Déficit dans l’éducation:il faut près de 50 000 enseignants

 L’état des lieux au plan national a été fait par le ministre des Enseignements secondaires lundi au Sénat.

Sur le plan national, et en tenant compte de toutes les disciplines scientifiques et techniques, il faut en moyenne 48 000 enseignants pour répondre aux besoins qui se posent. Cette indication est du ministre des Enseignements secondaires (MINSEC). Jean Ernest Ngalle Bibehe Massena répondait à la question du sénateur RDPC Alioum Alhadji Hamadou de l’Extrême-Nord. Ce dernier a voulu savoir quelles mesures le gouvernement entend prendre pour résorber ce déficit d’enseignants, spécifiquement dans les régions septentrionales.
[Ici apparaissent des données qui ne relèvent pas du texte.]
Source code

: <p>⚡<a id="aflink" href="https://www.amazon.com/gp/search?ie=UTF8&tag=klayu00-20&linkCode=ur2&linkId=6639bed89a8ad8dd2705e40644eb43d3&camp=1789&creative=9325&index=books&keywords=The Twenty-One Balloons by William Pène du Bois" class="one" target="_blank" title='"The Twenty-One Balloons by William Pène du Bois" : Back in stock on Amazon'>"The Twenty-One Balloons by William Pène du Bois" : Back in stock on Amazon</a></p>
Dans ses éléments de réponse, le MINESEC s’est voulu franc et réaliste. « Cette question pertinente se pose dans toutes les régions du pays. L’Extrême-Nord, en termes de besoins, n’est que la 3e région après le Centre et l’Ouest », a souligné le ministre Ngalle Bibehe. Et le problème se présente sous plusieurs facettes. D’abord, au plan institutionnel, le MINESEC a révélé que les écoles normales camerounaises ne produisent que 5 000 enseignants par an, soit le 1/10 du besoin réel. Ce qui veut dire que pour combler le gap, il faut en moyenne 10 ans à ce rythme et dans une condition où « aucun enseignant ne doit décéder, ni aller à la retraite. Et aucun enseignant  ne doit être détaché dans un autre ministère. Ce qui est impossible », a regretté le MINESEC. Par ailleurs, il y a le cas des enseignants en cours de contractualisation qui sont régulièrement en déplacement pour le suivi de leurs dossiers.  Ou alors celui des enseignants qui produisent de fausses pièces pour se faire affecter en zones urbaines. Et sur cet aspect, Jean Ernest Ngalle Bibehe a fait remarquer que la seule ville de Yaoundé est en surplus de près de 3 000 enseignants.